Hunter-Kelly’s methodical approach and affinity for planning and information gathering is a carry-over from her former career as a microbiologist. While the relationship between studying tiny organisms and selling homes may not seem apparent at first, she finds similarities in the research and data analysis required. Just as scientists pour over data for various causes and effects, real estate agents conduct research to examine market conditions, price trends and what makes homes sell, she says.

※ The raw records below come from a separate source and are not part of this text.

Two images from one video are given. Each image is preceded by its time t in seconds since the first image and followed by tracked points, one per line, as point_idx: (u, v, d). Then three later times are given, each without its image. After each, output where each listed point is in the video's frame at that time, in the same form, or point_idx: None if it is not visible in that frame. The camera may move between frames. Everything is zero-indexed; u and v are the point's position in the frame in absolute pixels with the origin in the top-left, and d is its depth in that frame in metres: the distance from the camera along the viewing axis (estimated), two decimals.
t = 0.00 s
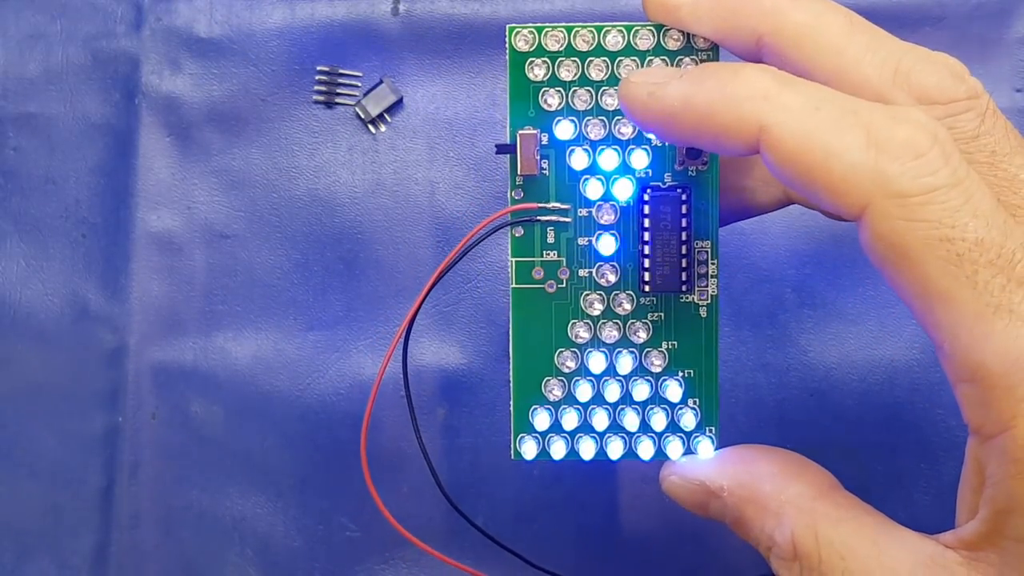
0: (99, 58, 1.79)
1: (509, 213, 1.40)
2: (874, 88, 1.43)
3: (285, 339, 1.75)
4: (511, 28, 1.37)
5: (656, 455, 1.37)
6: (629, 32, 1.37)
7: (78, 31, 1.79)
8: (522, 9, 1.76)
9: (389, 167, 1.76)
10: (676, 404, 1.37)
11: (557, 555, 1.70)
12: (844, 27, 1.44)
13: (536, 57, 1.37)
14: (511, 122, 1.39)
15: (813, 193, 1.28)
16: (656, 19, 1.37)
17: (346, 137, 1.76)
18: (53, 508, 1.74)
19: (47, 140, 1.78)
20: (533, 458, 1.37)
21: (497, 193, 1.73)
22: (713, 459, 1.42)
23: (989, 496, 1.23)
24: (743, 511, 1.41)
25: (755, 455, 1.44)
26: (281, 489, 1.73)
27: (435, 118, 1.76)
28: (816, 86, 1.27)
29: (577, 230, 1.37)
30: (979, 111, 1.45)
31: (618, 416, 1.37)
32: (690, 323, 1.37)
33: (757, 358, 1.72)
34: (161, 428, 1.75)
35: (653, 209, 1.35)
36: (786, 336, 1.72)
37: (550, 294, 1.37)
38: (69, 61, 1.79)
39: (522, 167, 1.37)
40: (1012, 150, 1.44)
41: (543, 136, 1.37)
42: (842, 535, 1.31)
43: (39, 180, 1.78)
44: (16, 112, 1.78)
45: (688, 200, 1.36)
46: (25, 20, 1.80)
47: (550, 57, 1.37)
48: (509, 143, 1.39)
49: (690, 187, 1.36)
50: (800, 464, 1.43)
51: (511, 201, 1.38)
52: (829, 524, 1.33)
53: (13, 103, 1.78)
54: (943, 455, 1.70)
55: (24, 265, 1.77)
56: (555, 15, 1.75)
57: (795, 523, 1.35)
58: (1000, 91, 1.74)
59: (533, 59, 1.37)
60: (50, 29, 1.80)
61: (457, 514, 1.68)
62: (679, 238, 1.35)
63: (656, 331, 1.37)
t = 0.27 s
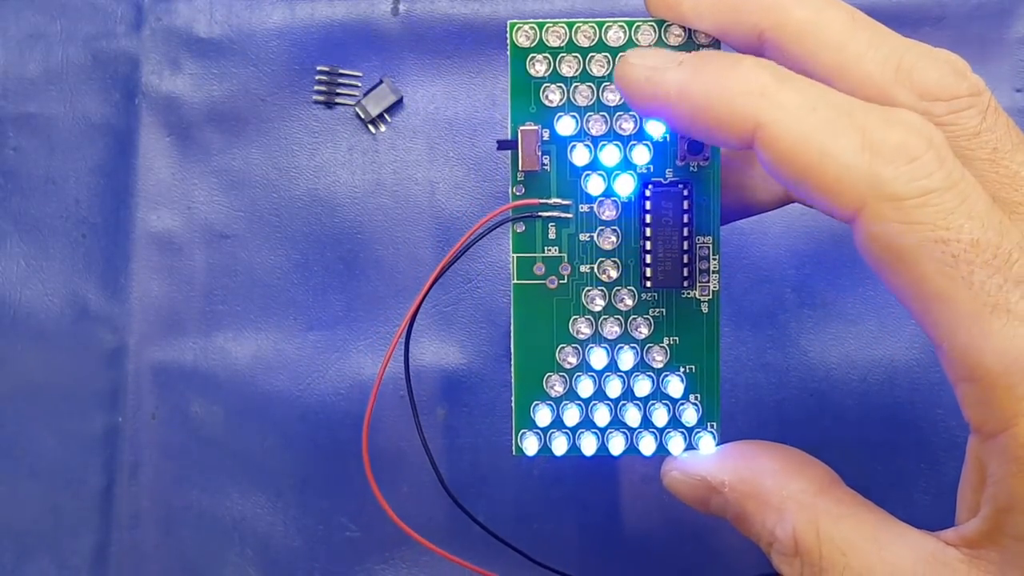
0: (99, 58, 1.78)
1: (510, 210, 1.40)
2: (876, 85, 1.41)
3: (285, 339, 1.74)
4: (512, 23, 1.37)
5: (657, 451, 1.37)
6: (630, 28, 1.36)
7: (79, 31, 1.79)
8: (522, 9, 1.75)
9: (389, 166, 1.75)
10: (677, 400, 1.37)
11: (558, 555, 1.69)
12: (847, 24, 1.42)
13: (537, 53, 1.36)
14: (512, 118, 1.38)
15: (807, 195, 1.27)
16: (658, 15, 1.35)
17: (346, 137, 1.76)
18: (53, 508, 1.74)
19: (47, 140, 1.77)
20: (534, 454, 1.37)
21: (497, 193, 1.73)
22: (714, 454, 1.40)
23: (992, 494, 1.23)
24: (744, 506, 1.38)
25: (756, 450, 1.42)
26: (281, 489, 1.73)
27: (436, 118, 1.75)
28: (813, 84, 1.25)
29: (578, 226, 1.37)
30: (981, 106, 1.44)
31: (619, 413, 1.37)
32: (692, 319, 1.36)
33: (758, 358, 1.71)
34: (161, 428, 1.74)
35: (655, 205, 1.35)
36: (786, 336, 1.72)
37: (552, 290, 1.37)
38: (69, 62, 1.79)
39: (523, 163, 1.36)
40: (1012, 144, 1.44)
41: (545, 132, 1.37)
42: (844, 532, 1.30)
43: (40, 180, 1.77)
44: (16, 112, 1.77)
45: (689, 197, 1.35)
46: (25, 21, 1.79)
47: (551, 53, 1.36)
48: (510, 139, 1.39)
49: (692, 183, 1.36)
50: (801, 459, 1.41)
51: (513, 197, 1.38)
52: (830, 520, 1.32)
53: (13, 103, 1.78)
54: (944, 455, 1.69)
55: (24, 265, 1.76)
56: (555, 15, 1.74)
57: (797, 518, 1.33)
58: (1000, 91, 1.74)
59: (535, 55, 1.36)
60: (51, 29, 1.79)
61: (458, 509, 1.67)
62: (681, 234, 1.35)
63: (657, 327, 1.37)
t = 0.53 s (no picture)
0: (99, 58, 1.79)
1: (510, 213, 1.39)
2: (876, 90, 1.41)
3: (285, 339, 1.74)
4: (514, 28, 1.37)
5: (657, 455, 1.37)
6: (631, 32, 1.36)
7: (79, 31, 1.79)
8: (522, 9, 1.75)
9: (389, 167, 1.75)
10: (677, 404, 1.37)
11: (558, 555, 1.70)
12: (845, 28, 1.42)
13: (538, 57, 1.36)
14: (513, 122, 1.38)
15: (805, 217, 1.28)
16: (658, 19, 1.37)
17: (346, 137, 1.76)
18: (53, 508, 1.74)
19: (47, 141, 1.78)
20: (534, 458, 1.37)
21: (497, 193, 1.73)
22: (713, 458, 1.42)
23: (993, 501, 1.23)
24: (743, 511, 1.40)
25: (756, 454, 1.44)
26: (281, 489, 1.73)
27: (435, 118, 1.75)
28: (800, 103, 1.26)
29: (578, 230, 1.37)
30: (982, 110, 1.44)
31: (618, 417, 1.37)
32: (691, 323, 1.37)
33: (757, 358, 1.72)
34: (161, 428, 1.75)
35: (655, 209, 1.35)
36: (786, 336, 1.72)
37: (552, 294, 1.37)
38: (69, 61, 1.79)
39: (525, 167, 1.36)
40: (1009, 147, 1.46)
41: (546, 136, 1.37)
42: (844, 535, 1.31)
43: (40, 180, 1.77)
44: (16, 112, 1.78)
45: (689, 200, 1.35)
46: (25, 20, 1.80)
47: (552, 57, 1.36)
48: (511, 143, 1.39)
49: (692, 187, 1.36)
50: (802, 464, 1.42)
51: (513, 200, 1.38)
52: (830, 524, 1.33)
53: (13, 103, 1.78)
54: (943, 455, 1.69)
55: (24, 265, 1.77)
56: (555, 15, 1.75)
57: (796, 523, 1.34)
58: (1000, 91, 1.74)
59: (535, 60, 1.36)
60: (51, 29, 1.79)
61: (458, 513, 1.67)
62: (681, 238, 1.35)
63: (656, 331, 1.37)
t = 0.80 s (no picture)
0: (99, 58, 1.78)
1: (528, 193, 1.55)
2: (894, 75, 1.41)
3: (285, 339, 1.74)
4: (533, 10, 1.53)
5: (672, 436, 1.52)
6: (649, 15, 1.51)
7: (79, 31, 1.79)
8: (523, 9, 1.75)
9: (389, 167, 1.75)
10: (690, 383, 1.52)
11: (558, 556, 1.69)
12: (865, 17, 1.43)
13: (556, 37, 1.53)
14: (531, 103, 1.53)
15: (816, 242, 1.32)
16: None
17: (345, 137, 1.76)
18: (53, 509, 1.74)
19: (47, 141, 1.77)
20: (549, 438, 1.53)
21: (498, 193, 1.73)
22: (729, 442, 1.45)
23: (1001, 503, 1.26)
24: (757, 493, 1.42)
25: (774, 438, 1.45)
26: (281, 489, 1.72)
27: (435, 118, 1.75)
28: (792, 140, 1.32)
29: (594, 212, 1.51)
30: (996, 102, 1.42)
31: (634, 397, 1.52)
32: (704, 306, 1.53)
33: (757, 358, 1.71)
34: (161, 428, 1.74)
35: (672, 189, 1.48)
36: (786, 336, 1.71)
37: (569, 275, 1.51)
38: (69, 62, 1.79)
39: (542, 147, 1.52)
40: None
41: (563, 117, 1.52)
42: (856, 526, 1.35)
43: (39, 180, 1.77)
44: (16, 112, 1.78)
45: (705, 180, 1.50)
46: (25, 20, 1.79)
47: (571, 38, 1.52)
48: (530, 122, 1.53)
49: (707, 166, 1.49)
50: (818, 451, 1.44)
51: (531, 181, 1.53)
52: (845, 513, 1.36)
53: (13, 103, 1.78)
54: (943, 455, 1.69)
55: (24, 265, 1.77)
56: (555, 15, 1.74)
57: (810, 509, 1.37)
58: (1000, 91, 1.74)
59: (553, 41, 1.53)
60: (51, 29, 1.79)
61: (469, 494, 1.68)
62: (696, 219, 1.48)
63: (671, 313, 1.51)
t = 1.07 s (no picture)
0: (99, 58, 1.78)
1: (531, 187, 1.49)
2: (898, 73, 1.40)
3: (285, 339, 1.74)
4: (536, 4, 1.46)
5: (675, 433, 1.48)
6: (654, 9, 1.44)
7: (79, 31, 1.78)
8: (522, 9, 1.74)
9: (389, 167, 1.74)
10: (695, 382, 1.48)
11: (558, 556, 1.69)
12: (872, 15, 1.43)
13: (561, 31, 1.45)
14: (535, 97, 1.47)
15: (802, 292, 1.30)
16: None
17: (345, 137, 1.75)
18: (53, 509, 1.74)
19: (47, 141, 1.77)
20: (552, 434, 1.49)
21: (497, 193, 1.73)
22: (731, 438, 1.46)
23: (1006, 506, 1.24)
24: (759, 490, 1.44)
25: (778, 436, 1.46)
26: (281, 489, 1.72)
27: (436, 118, 1.75)
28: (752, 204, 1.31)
29: (598, 207, 1.46)
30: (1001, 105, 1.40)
31: (636, 394, 1.47)
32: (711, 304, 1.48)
33: (757, 358, 1.71)
34: (161, 428, 1.74)
35: (678, 185, 1.43)
36: (785, 336, 1.71)
37: (571, 270, 1.47)
38: (69, 61, 1.78)
39: (546, 142, 1.45)
40: None
41: (567, 112, 1.46)
42: (857, 525, 1.34)
43: (40, 180, 1.77)
44: (17, 112, 1.77)
45: (712, 175, 1.44)
46: (25, 20, 1.79)
47: (575, 32, 1.45)
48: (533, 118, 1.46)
49: (714, 163, 1.45)
50: (822, 449, 1.45)
51: (533, 175, 1.47)
52: (847, 510, 1.36)
53: (13, 103, 1.77)
54: (943, 455, 1.69)
55: (24, 265, 1.76)
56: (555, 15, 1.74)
57: (814, 505, 1.38)
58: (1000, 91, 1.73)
59: (558, 34, 1.45)
60: (51, 29, 1.79)
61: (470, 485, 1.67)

All of her plans are coordinated through her client relationship management tool, as well as the cloud storage application Dropbox; they are automated as much as possible. Her team’s plans include specific tasks for each segment of the real estate transaction. When a plan is activated, each task is assigned to an individual, so there is no confusion about who is responsible.
New Client Plan:
The initial meeting is done at the Air Assault Team’s office, “because it doesn’t make sense for me to go out to a house and talk about everything you need to do, when we haven’t even decided we want to work together, or if we can meet each other’s expectations,” Hunter-Kelly says. With buyers, she discusses their purchase goals and budget. If the client is selling a home, she does a market analysis at the time to determine conditions and trends in the area as well as pricing. She shares this information with the client. Then, she describes the process of working with her team, including the fact that she has several buyer assistants, a listing coordinator, and other team members who handle the administrative duties. If the client balks at working with anyone other than her, Hunter-Kelly knows the relationship might not be a good fit.
Once the initial qualification is complete and the client is a good fit for the team, the process of getting the home ready for listing begins. Hunter-Kelly won’t list a home for sale until it’s ready to be shown. The client is given a communication sheet that reflects the items that need to be addressed, such as any termite certifications or fireplace inspections. The listing coordinator or another administrative person stays in touch with the seller to keep track of progress and assist in any way possible. The team uses a home stager and a professional photographer to create beautiful images of the home. “Your first showing is on the Internet, so how the home is presented to the market is very important to us,” she says. Once the checklist is complete and the home is ready, only then is the listing activated. That could take a month or more.
On The Market Plan:
Once the house is on the market, the team has a communication plan. Every two weeks, the seller is contacted by a staff member who discusses updates and feedback. In addition, the team has an automatic feedback system sent to showing agents, whose comments are forwarded to the seller. From time to time, Hunter- Kelly makes a comment to the sellers to show that she’s reviewing the information as well. Every 30 days, she personally contacts them. If no showings have taken place or there were showings with no offers, she’ll do a market update to find out why the house hasn’t sold.
Price Change Plan:
If the market update indicates that a price change is necessary, the price change plan kicks in. The new price is determined through research, approved by the seller and the team makes sure that every place the price has been listed or distributed is changed. “Everything we do has a system and when things don’t work right, instead of being this person or that person’s fault, we look for where the system failed and how we can tweak it so it doesn’t happen again,” she says.
Under Contract Plan:
After a property closes or on the occasions where the house is listed and then falls through, the team activates the appropriate follow-up plans. If the house needs to be listed again, the procedures for doing so are assigned. Otherwise, the team regularly keeps in touch with the client through automated systems and events. Hunter-Kelly also hosts big events twice annually, renting out a theater and inviting past and current clients to a private show. (This year, it’s “Peter Pan.”) She sends flowers to property buyers on the one year anniversary of their closing. Bimonthly newsletters and periodic emails and letters are other ways that her team stays in touch with clients, all automated with prompts for each individual’s task.